Post
by rdan76 » Wed Feb 22, 2023 5:24 pm
Hey all! This thread came to my attention because I'm interested in finding a more efficient way to document my mixdown-settings.
Sometimes when I finish a mix that turns out really well, I like to document all my mixdown settings in a form which exists outside of Ableton. I do this because data stored only within the proprietary formats used by audio-recording software is always at hazard of being lost. Anytime there's a software update, anytime you update plugins, anytime you change PCs, there's always the very real risk that settings in old mixes might not be preserved. I have many old mixes, at this point, which I can technically still open -- but all the plugin-settings are wiped, because even if I still have copies of those plugins, these projects used older 32-bit versions of those plugs which won't work on my current system. And so, unless I'd notated the settings for those mixes somewhere, I no longer have any record of what I did in those mixes.

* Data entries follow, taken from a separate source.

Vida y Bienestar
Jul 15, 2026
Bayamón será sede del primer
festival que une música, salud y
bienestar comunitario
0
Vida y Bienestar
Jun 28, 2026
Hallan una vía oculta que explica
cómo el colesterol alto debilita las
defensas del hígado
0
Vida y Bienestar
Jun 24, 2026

So I'm in the habit of documenting any mixes which turn out particularly well, by taking a whole lot of screenshots and making a lot of notes in plain-text files. The upside to this is that these file-formats don't rely on proprietary software to open; 20 years from now, I should still be able to take a look at these records and recall what I did on these mixes. The downside is that it takes hours to document a mix in this fashion, and it's no fun at all.

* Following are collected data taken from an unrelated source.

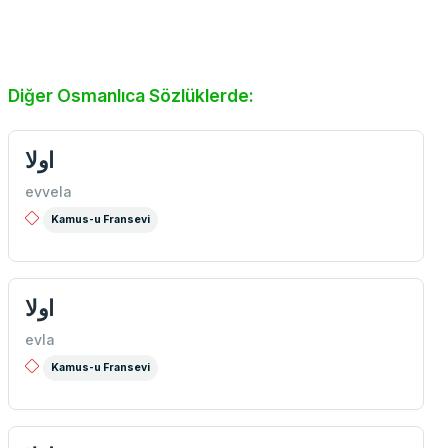
Diğer Osmanlıca Sözlüklerde:
اولا
evvela
Kamus-u Fransevi
اولا
evla
Kamus-u Fransevi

So I was happy to learn that the Ableton ALS file is really just a gzipped XML file. That means, in theory, I could finally stop documenting my mixes in this way. Since all project settings and values are recorded in the ALS file, and the ALS can be extracted into the widely-accessible XML format, then IN THEORY I should just be able to make a copy of my ALS, extract it to XML, and bam, documentation done.

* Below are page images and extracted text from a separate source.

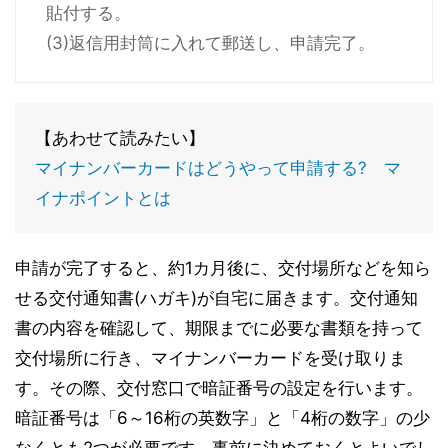
貼付する。
(3)返信用封筒に入れて郵送し、申請完了。
【あわせて読みたい】
マイナンバーカードはどうやって申請する? マ
イナポイントとは
申請が完了すると、約1カ月後に、交付場所などを知ら
せる交付通知書(ハガキ)が自宅に届きます。交付通知
書の内容を確認して、期限までに必要な書類を持って
交付場所に行き、マイナンバーカードを受け取りま
す。その際、交付窓口で暗証番号の設定を行います。
暗証番号は「6～16桁の英数字」と「4桁の数字」の少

But nothing in life is that easy.
Upon looking through the extracted XML from one of my recent project-files, I noticed that all the numerical values are stored within the XML using some kind of floating-point math. (Well, I'm calling it floating-point math, but all I really know for sure is that these are numbers in a decimal notation with several places behind the decimal; that reads like floating-point to me, but that description might be technically incorrect.) I guess Ableton must apply some kind of mathematical transformation, at runtime, in order to change these saved values into what I see in the program.
Having those numbers in the form in which they're stored in the XML does me no good at all.
Does anyone know how those numbers get transformed by Ableton into the actual values presented in the program? Frustratingly, I imagine there might be many different transformations applied, depending on what the value represents -- for instance, I would imagine that the value representing the panning of a track would have one kind of mathematical transformation applied, while the value representing volume would have another. And I imagine many of these transformations might be logarithmic functions, given how dB is a logarithmic scale.
Has anyone figured any of this stuff out? Is anyone aware of a reference somewhere?